Every time I hear the first few bouncy notes of the clarinet, then the piano join in, Robert Redford’s smiling face comes up, as does the whole cast (since the song plays first over the beginning credits). Hell, thanks to the movie, just about any ragtime tune can make a person think of The Sting, even if they didn’t intend to.
#4–“Misirlou,” by Dick Dale, Pulp Fiction
Yeah, this song’s hit the charts with a few different performers, but you have to admit, the whole damn cast makes a debut in your head when this track starts. Like The Sting, I’m sure that’s because the song first plays at the opening credits. But it sets the crazy tone of the film, and the track was used extensively in the film trailers and other advertisements.
Remember the twist competition at Jack Rabbit Slims? Well, it was not this song they were twisting to [it was Chuck Berry’s version of “C’est La Vie” (Teenage Wedding)”], but looking at the film trailers, they could’ve easily been twisting to “Misirlou.”
Basically, best you can do is play this song and have your own version of the movie trailer in your head…or the thousand some-odd clip-shows as a tribute to the film with Misirlou as the soundtrack.
#3–“Old Time Rock ‘n Roll,” by Bob Seger, Risky Business
Ah, hell. This is one of the best songs ever put on a beer joint jukebox (and I should know, drove everybody nuts with it), but more than that, I rocked out like nobody’s business. And that was long before seeing the scene:
Tom Cruise + socks & a pink shirt + “Old Time Rock ‘n Roll” = the start for just about every “nobody’s watching so I’m going to go crazy and have fun alone” scene in films.
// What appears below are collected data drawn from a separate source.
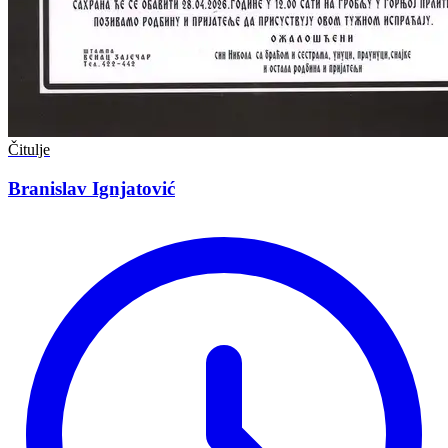
Čitulje
Branislav Ignjatović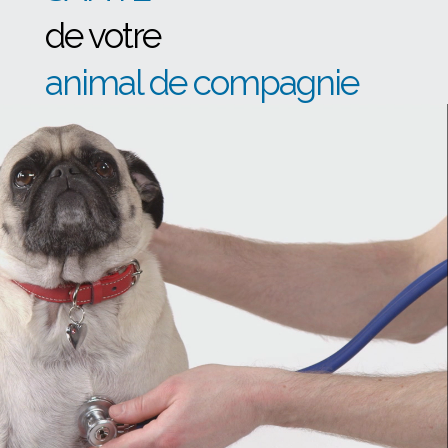
de votre
animal de compagnie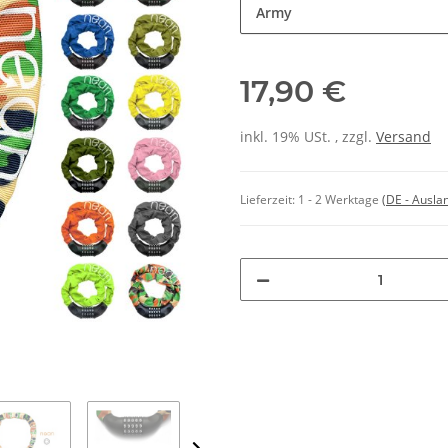
Army
17,90 €
inkl. 19% USt. , zzgl.
Versand
Lieferzeit:
1 - 2 Werktage
(DE - Ausla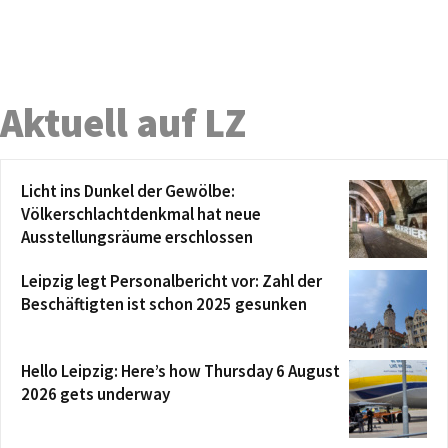
Aktuell auf LZ
Licht ins Dunkel der Gewölbe:
Völkerschlachtdenkmal hat neue
Ausstellungsräume erschlossen
Leipzig legt Personalbericht vor: Zahl der
Beschäftigten ist schon 2025 gesunken
Hello Leipzig: Here’s how Thursday 6 August
2026 gets underway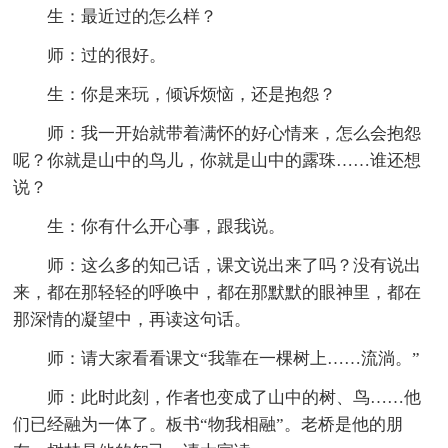
生：最近过的怎么样？
师：过的很好。
生：你是来玩，倾诉烦恼，还是抱怨？
师：我一开始就带着满怀的好心情来，怎么会抱怨
呢？你就是山中的鸟儿，你就是山中的露珠……谁还想
说？
生：你有什么开心事，跟我说。
师：这么多的知己话，课文说出来了吗？没有说出
来，都在那轻轻的呼唤中，都在那默默的眼神里，都在
那深情的凝望中，再读这句话。
师：请大家看看课文“我靠在一棵树上……流淌。”
师：此时此刻，作者也变成了山中的树、鸟……他
们已经融为一体了。板书“物我相融”。老桥是他的朋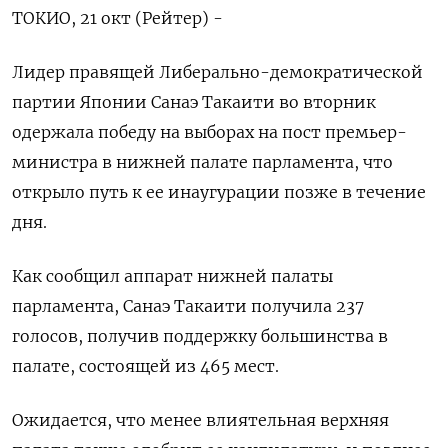
ТОКИО, 21 окт (Рейтер) -
Лидер правящей Либерально-демократической
партии Японии Санаэ Такаити во вторник
одержала победу на выборах на пост премьер-
министра в нижней палате парламента, что
открыло путь к ее инаугурации позже в течение
дня.
Как сообщил аппарат нижней палаты
парламента, Санаэ Такаити получила 237
голосов, получив поддержку большинства в
палате, состоящей из 465 мест.
Ожидается, что менее влиятельная верхняя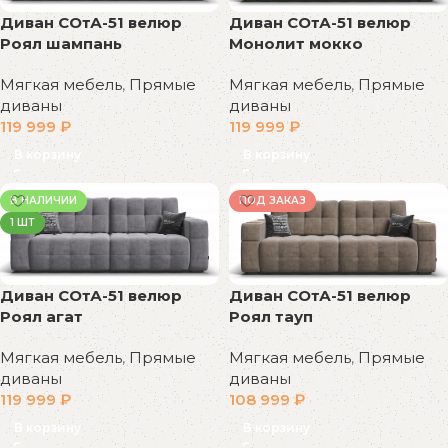
Диван СОтА-51 велюр
Диван СОтА-51 велюр
Роял шампань
Монолит мокко
Мягкая мебель
,
Прямые
Мягкая мебель
,
Прямые
диваны
диваны
119 999
₽
119 999
₽
В корзину
В корзину
В НАЛИЧИИ
ПОД ЗАКАЗ
1 ШТ
Диван СОтА-51 велюр
Диван СОтА-51 велюр
Роял агат
Роял тауп
Мягкая мебель
,
Прямые
Мягкая мебель
,
Прямые
диваны
диваны
119 999
₽
108 999
₽
В корзину
В корзину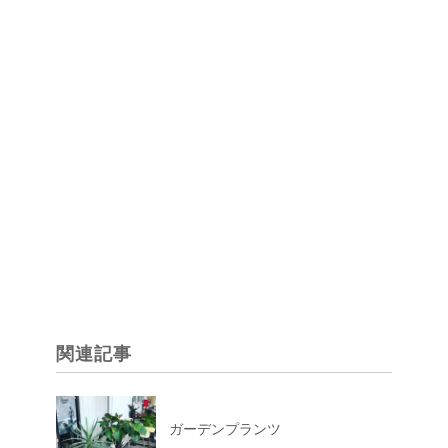
関連記事
ガーデンプランツ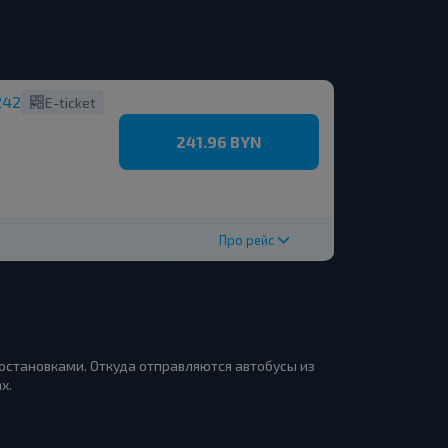
242
E-ticket
241.96 BYN
Про рейс
 остановками. Откуда отправляются автобусы из
х.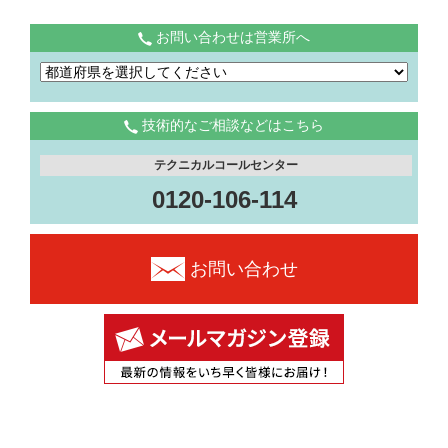
お問い合わせは営業所へ
技術的なご相談などはこちら
テクニカルコールセンター
0120-106-114
お問い合わせ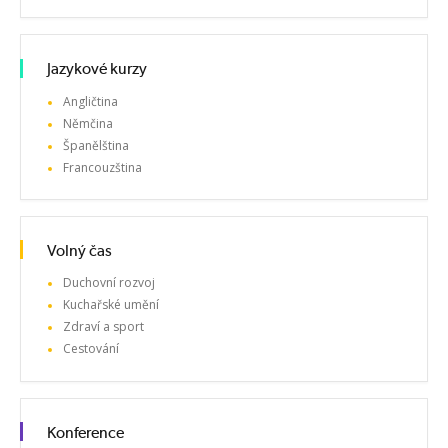
Jazykové kurzy
Angličtina
Němčina
Španělština
Francouzština
Volný čas
Duchovní rozvoj
Kuchařské umění
Zdraví a sport
Cestování
Konference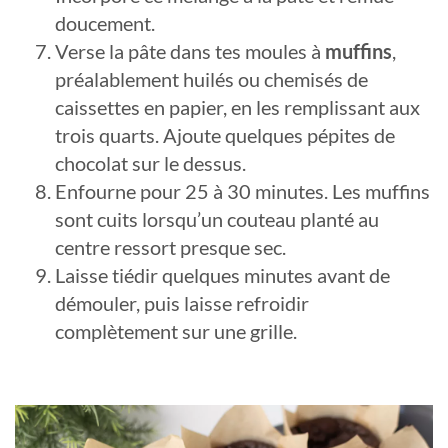
doucement.
Verse la pâte dans tes moules à
muffins
,
préalablement huilés ou chemisés de
caissettes en papier, en les remplissant aux
trois quarts. Ajoute quelques pépites de
chocolat sur le dessus.
Enfourne pour 25 à 30 minutes. Les muffins
sont cuits lorsqu’un couteau planté au
centre ressort presque sec.
Laisse tiédir quelques minutes avant de
démouler, puis laisse refroidir
complètement sur une grille.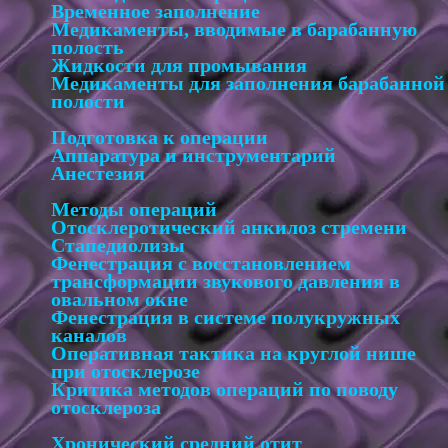
Временное заполнение
Медикаменты, вводимые в барабанную
полость
Жидкости для промывания
Медикаменты для заполнения барабанной
полости
Подготовка к операции
Аппаратура и инструментарий
Анестезия
Методы операций
Отосклеротический анкилоз стремени
Стапедиолизы
Фенестрация с восстановлением
трансформации звукового давления в
овальном окне
Фенестрация в системе полукружных
каналов
Оперативная тактика на круглой нише
при отосклерозе
Критика методов операций по поводу
отосклероза
Хронический средний отит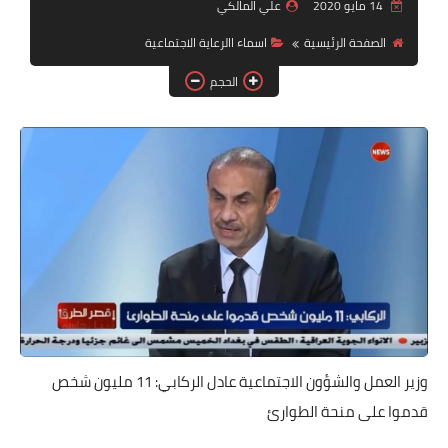
التقاعد
14 مايو 2020
علي المالكي
الصفحة الرئيسية
اسماء االرعاية الاجتماعية
قسم التطبيقات
الحجم
قطع الاراضي
الربح من الانترنت
وزير العمل والشؤون الاجتماعية عادل الركابي: 11 مليون شخص
قدموا على منحة الطوارئ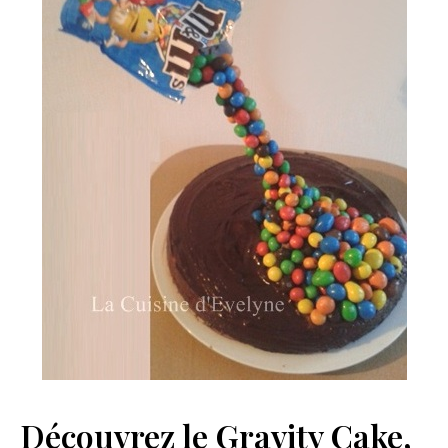
Découvrez le Gravity Cake,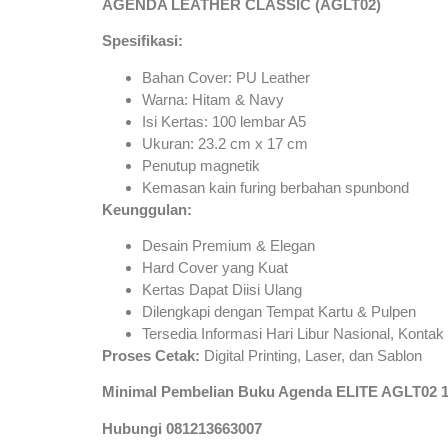
AGENDA LEATHER CLASSIC (AGLT02)
Spesifikasi:
Bahan Cover: PU Leather
Warna: Hitam & Navy
Isi Kertas: 100 lembar A5
Ukuran: 23.2 cm x 17 cm
Penutup magnetik
Kemasan kain furing berbahan spunbond
Keunggulan:
Desain Premium & Elegan
Hard Cover yang Kuat
Kertas Dapat Diisi Ulang
Dilengkapi dengan Tempat Kartu & Pulpen
Tersedia Informasi Hari Libur Nasional, Kontak
Proses Cetak:
Digital Printing, Laser, dan Sablon
Minimal Pembelian Buku Agenda ELITE AGLT02 
Hubungi 081213663007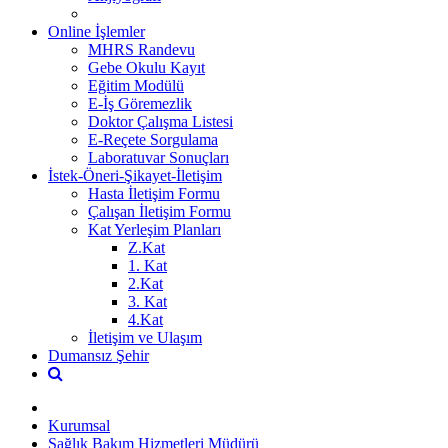
Online İşlemler
MHRS Randevu
Gebe Okulu Kayıt
Eğitim Modülü
E-İş Göremezlik
Doktor Çalışma Listesi
E-Reçete Sorgulama
Laboratuvar Sonuçları
İstek-Öneri-Şikayet-İletişim
Hasta İletişim Formu
Çalışan İletişim Formu
Kat Yerleşim Planları
Z.Kat
1. Kat
2.Kat
3. Kat
4.Kat
İletişim ve Ulaşım
Dumansız Şehir
Kurumsal
Sağlık Bakım Hizmetleri Müdürü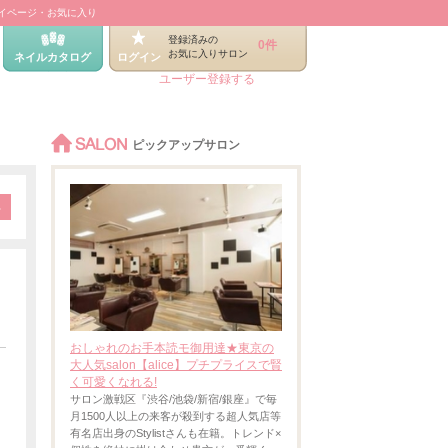
イページ・お気に入り
登録済みの
0件
お気に入りサロン
ネイルカタログ
ログイン
ユーザー登録する
SALON
ピックアップサロン
おしゃれのお手本読モ御用達★東京の
大人気salon【alice】プチプライスで賢
く可愛くなれる!
サロン激戦区『渋谷/池袋/新宿/銀座』で毎
月1500人以上の来客が殺到する超人気店等
有名店出身のStylistさんも在籍。トレンド×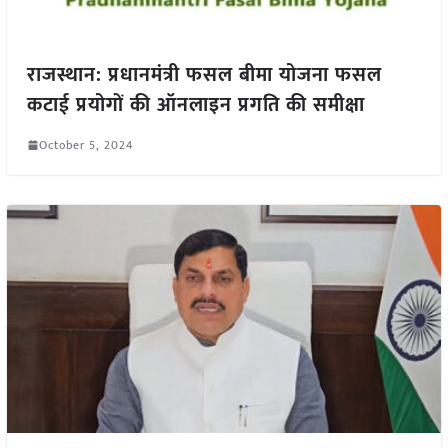
राजस्थान: प्रधानमंत्री फसल बीमा योजना फसल
कटाई प्रयोगों की ऑनलाइन प्रगति की समीक्षा
October 5, 2024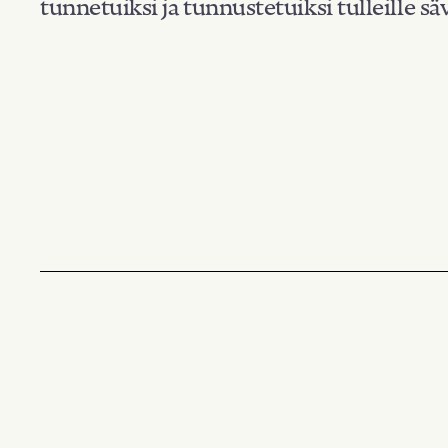
tunnetuiksi ja tunnustetuiksi tulleille säv
Suodata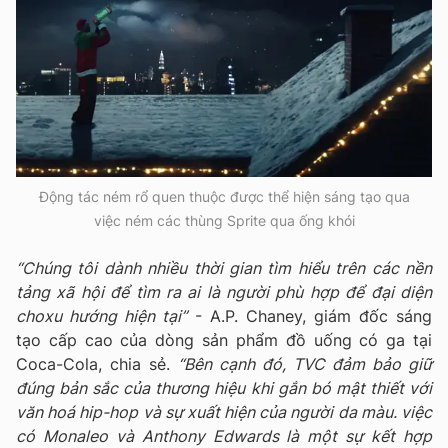
Động tác ném rổ quen thuộc được thể hiện sáng tạo qua
việc ném các thùng Sprite qua ống khói
“Chúng tôi dành nhiều thời gian tìm hiểu trên các nền
tảng xã hội để tìm ra ai là người phù hợp để đại diện
choxu hướng hiện tại”
- A.P. Chaney, giám đốc sáng
tạo cấp cao của dòng sản phẩm đồ uống có ga tại
Coca-Cola, chia sẻ.
“Bên cạnh đó, TVC đảm bảo giữ
đúng bản sắc của thương hiệu khi gắn bó mật thiết với
văn hoá hip-hop và sự xuất hiện của người da màu. việc
có Monaleo và Anthony Edwards là một sự kết hợp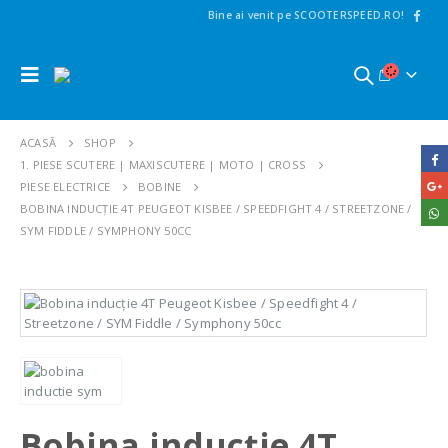
Bine ai venit pe SCOOTERSPEED.RO!
ACASĂ
SHOP
1. PIESE SCUTERE | MAXISCUTERE | MOTO | CROSS
PIESE ELECTRICE
BOBINE
BOBINA INDUCȚIE 4T PEUGEOT KISBEE / SPEEDFIGHT 4 / STREETZONE /
SYM FIDDLE / SYMPHONY 50CC
Bobina inducție 4T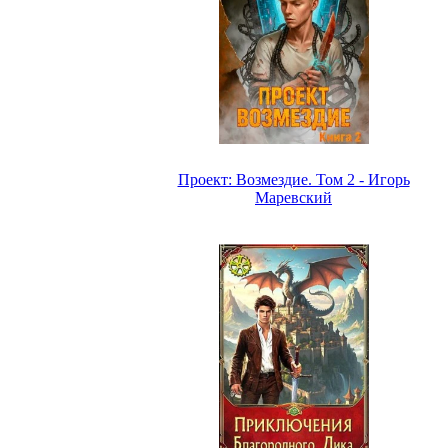
Проект: Возмездие. Том 2 - Игорь
Маревский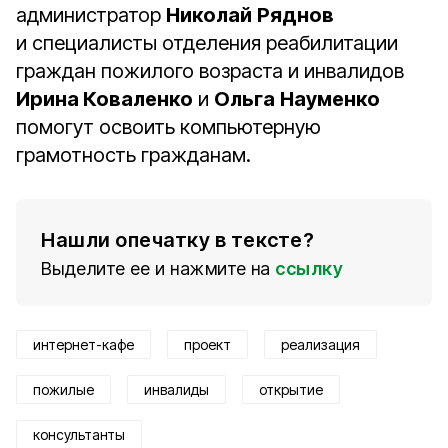
администратор
Николай
Ряднов
и специалисты отделения реабилитации
граждан пожилого возраста и инвалидов
Ирина Коваленко
и
Ольга
Науменко
помогут освоить компьютерную
грамотность гражданам.
Нашли опечатку в тексте?
Выделите ее и нажмите на
ссылку
интернет-кафе
проект
реализация
пожилые
инвалиды
открытие
консультанты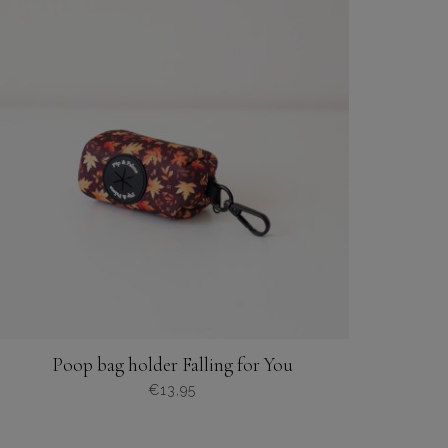
meerdere
variaties.
Deze
optie
kan
gekozen
worden
op
de
productpagina
Poop bag holder Falling for You
€
13,95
Yeah, all you have to do is hear the first notes on the piano, and Tom slides into view on the floor, ready to lip-sync his heart out. Hell, that one minute can’t be taken out of the noggin, and never could. That’s really the only scene I remember. Oh well. Great song.
#2–“In Your Eyes,” by Peter Gabriel, Say Anything…
I didn’t know til I put this list together that the song came out in 1986 and the movie came out in 1989. I thought they were both a little earlier than that. Huh.
Okay, you’ve got the two major scenes to work with here. The first is the car scene, when Lloyd and Diane are at the beach about to sleep together when this song comes on. The second is the boombox in the early a.m., Lloyd’s outside on the lawn, trying to get Diane back in one of the most iconic teen film moments of the 80s.
Tell me you don’t see John Cusack in that long-ass brown coat, big sneakers with a big-ass boombox over his head every time that song comes on. Impossible.
#1–“Stuck in the Middle With You,” by Stealers Wheel, Reservoir Dogs
This is the song that made me start this list. Every time the classic rock station D.J.s say it’s coming up, somebody has to make a comment. I can’t hear this song anymore without a funny little grin because I’m also remembering the scene.
“Stuck in the Middle With You” on the radio. Michael Madsen’s “Mr. Blonde” doing his dancing shuffle with a knife. Cop in the chair. Camera pans away. Muffled screaming. And then the ear…
Yeah, there’s no getting away from that scene once it’s been seen. Too funny and macabre at the same time. No overly dramatic music or anything, just good 70s rock while Mr. Blonde nonchalantly does what he does.
Anyhoo, that sums up my main list. I had a few alternates, but they’re a little too vague as far as references or films go. Maybe another list another time.
So, any songs and movies you’d have on your list? Contrary to popular opinion, I haven’t seen every movie in the world, so I’m always on the lookout for more info.
Happy listening and good luck getting these scenes out of your head. Muahahahahahahahaha!